A refreshing swim is essential for summer fun—and for surviving searing temps. But your backyard oasis may be soaking up your energy budget and money. Luckily, there are several ways to save energy, water, and chemicals for a backyard pool. Let’s dive in.
The average annual cost of heating an uncovered pool to 80 degrees in Phoenix is $875, according to the U.S. Department of Energy. Add a cover, and that cost plunges to $85. That’s because evaporation causes 70 percent of a pool’s energy loss. “Evaporation loss can be significant in a hot, dry climate, and our desert surrounds create a lot of airborne dirt that ends up in the pool,” notes Kim Elliott, program representative at Salt River Project, an Arizona utilities company.

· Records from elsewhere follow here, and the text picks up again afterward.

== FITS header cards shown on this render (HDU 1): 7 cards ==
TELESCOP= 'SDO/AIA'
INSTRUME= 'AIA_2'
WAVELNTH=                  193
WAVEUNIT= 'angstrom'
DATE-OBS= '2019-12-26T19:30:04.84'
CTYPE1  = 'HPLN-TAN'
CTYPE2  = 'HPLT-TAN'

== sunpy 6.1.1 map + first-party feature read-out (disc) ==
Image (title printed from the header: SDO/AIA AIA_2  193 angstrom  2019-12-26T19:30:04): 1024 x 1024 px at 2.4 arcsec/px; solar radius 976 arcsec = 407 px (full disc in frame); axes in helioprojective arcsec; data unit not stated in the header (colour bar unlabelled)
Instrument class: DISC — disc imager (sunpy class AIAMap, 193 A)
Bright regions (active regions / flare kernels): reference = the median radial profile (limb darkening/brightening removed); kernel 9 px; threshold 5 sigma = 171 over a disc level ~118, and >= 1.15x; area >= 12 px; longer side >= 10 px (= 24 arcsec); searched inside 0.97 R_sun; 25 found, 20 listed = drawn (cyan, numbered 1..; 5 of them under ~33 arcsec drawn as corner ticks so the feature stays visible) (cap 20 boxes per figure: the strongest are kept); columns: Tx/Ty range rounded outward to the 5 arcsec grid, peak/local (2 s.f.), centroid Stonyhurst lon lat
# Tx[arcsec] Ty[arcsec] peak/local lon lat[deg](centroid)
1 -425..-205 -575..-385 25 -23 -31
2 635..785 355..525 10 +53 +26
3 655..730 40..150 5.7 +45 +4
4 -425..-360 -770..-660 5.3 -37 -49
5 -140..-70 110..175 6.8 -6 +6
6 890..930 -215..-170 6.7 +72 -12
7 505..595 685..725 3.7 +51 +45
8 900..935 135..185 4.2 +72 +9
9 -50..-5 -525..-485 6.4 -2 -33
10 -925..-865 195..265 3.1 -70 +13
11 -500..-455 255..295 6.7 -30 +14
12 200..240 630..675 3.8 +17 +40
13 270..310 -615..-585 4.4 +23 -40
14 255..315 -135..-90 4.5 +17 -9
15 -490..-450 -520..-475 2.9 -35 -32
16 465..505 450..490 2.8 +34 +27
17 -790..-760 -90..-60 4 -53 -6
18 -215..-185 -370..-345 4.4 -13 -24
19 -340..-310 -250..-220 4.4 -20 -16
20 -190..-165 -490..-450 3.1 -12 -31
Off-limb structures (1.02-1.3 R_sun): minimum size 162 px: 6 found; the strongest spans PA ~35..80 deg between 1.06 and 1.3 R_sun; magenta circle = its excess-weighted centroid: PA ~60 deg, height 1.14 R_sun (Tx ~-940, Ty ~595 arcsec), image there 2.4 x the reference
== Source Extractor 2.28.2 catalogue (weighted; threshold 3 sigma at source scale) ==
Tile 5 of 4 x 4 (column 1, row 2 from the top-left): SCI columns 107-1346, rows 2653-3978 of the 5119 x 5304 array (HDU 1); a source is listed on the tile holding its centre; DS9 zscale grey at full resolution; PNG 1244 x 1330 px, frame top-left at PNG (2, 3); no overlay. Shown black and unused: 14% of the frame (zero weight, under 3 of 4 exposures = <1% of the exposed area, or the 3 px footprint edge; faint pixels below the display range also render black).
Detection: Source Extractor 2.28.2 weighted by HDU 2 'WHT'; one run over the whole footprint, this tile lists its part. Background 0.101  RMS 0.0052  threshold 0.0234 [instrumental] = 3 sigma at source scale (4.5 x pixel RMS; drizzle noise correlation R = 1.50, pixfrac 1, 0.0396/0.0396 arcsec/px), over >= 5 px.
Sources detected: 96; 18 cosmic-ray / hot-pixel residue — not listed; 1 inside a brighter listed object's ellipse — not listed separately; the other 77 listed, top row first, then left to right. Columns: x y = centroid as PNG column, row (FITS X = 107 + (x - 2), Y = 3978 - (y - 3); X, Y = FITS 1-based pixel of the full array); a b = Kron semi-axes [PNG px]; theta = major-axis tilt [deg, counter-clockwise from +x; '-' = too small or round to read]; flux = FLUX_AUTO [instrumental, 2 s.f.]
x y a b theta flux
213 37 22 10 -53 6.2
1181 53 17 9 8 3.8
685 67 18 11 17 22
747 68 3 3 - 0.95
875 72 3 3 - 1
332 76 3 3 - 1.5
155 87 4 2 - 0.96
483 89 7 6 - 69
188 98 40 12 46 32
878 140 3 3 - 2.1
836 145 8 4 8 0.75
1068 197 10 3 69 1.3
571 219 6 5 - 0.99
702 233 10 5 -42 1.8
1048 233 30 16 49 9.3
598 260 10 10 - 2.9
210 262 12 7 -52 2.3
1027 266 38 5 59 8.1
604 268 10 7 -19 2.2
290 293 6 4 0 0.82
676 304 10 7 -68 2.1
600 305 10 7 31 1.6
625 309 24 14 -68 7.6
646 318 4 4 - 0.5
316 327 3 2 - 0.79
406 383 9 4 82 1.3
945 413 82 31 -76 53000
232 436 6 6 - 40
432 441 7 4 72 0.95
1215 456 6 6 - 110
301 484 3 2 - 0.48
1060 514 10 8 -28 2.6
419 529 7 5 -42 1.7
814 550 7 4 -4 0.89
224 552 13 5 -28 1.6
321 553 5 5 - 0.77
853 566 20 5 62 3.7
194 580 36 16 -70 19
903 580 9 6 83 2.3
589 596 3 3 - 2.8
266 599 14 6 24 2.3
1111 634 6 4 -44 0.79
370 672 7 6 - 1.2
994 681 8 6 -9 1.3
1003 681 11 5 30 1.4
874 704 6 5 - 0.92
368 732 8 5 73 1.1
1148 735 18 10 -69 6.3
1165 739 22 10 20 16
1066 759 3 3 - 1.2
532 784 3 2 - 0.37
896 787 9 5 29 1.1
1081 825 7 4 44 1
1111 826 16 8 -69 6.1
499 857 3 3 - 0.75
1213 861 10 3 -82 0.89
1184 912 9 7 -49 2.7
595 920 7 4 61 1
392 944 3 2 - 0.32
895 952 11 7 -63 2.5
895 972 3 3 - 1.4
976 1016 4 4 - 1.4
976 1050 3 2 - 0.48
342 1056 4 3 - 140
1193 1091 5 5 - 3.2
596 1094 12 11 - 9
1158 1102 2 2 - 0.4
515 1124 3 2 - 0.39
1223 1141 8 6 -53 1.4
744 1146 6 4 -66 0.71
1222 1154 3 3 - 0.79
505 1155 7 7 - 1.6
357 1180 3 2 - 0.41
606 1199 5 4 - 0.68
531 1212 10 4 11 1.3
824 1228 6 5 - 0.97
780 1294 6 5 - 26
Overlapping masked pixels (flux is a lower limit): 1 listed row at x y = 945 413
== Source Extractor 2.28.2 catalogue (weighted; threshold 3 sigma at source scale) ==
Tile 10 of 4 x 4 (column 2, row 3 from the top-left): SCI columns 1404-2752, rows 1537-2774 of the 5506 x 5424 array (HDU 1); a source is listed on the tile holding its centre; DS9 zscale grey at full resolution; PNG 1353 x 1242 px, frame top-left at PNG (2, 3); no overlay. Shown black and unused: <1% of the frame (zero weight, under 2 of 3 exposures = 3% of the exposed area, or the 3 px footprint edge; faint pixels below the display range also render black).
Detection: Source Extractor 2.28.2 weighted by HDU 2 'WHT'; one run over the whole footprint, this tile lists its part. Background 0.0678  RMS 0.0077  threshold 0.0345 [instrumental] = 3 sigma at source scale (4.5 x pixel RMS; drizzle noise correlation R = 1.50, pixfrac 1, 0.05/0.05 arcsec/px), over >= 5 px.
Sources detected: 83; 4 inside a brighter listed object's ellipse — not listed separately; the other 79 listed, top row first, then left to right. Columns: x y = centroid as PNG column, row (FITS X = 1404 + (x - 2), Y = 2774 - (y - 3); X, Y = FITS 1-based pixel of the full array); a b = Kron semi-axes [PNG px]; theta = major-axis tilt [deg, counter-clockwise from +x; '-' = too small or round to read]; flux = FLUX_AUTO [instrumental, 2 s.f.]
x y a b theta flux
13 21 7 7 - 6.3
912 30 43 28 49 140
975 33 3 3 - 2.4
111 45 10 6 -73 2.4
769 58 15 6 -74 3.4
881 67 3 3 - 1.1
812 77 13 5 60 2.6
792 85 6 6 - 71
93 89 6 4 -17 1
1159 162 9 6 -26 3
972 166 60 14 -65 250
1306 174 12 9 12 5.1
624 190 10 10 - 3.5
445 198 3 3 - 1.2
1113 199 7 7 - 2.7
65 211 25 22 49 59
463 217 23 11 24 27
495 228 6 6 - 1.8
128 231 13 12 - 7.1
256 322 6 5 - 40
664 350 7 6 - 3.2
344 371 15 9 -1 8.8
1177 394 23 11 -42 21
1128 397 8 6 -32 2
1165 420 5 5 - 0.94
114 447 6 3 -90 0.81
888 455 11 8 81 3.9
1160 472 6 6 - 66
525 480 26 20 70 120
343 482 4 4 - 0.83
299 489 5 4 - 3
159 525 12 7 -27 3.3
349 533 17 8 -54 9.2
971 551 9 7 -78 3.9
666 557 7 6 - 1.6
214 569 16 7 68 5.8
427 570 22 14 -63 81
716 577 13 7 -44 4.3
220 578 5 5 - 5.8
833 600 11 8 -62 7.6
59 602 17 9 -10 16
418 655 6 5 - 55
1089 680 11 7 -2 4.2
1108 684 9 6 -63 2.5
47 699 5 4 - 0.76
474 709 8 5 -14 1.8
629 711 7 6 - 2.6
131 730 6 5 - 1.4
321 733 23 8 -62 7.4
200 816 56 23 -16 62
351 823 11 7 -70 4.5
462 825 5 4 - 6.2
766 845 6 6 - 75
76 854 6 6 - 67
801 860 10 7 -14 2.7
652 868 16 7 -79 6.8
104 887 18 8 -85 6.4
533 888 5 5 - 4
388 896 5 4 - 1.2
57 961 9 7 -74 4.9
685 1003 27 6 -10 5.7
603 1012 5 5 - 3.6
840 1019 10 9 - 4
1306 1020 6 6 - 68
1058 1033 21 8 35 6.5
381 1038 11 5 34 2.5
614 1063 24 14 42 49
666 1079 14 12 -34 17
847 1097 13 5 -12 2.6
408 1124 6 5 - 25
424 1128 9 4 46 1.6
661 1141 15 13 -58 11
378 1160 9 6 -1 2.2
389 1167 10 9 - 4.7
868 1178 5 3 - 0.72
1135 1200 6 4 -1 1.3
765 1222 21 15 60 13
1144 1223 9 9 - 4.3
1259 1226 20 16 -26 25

Covering your pool reduces energy waste, water consumption, chemical use, and cleaning time. It also adds an extra layer of safety to prevent children or animals from drowning. The Department of Energy recommends either bubble (a.k.a. solar) or vinyl covers. Bubble covers are reasonably priced and transparent, so they naturally warm your pool, but they wear out quickly in sun-drenched areas. Vinyl covers are more expensive, but they last longer and reduce solar energy absorption by 20 to 40 percent, so they may be preferable in hotter locales.
Don’t forget to cover your equipment. “Pool owners can add years of life to pumps, valves, and filters by shading them since most components are plastic or fiberglass, which degrades in UV light,” Elliott adds.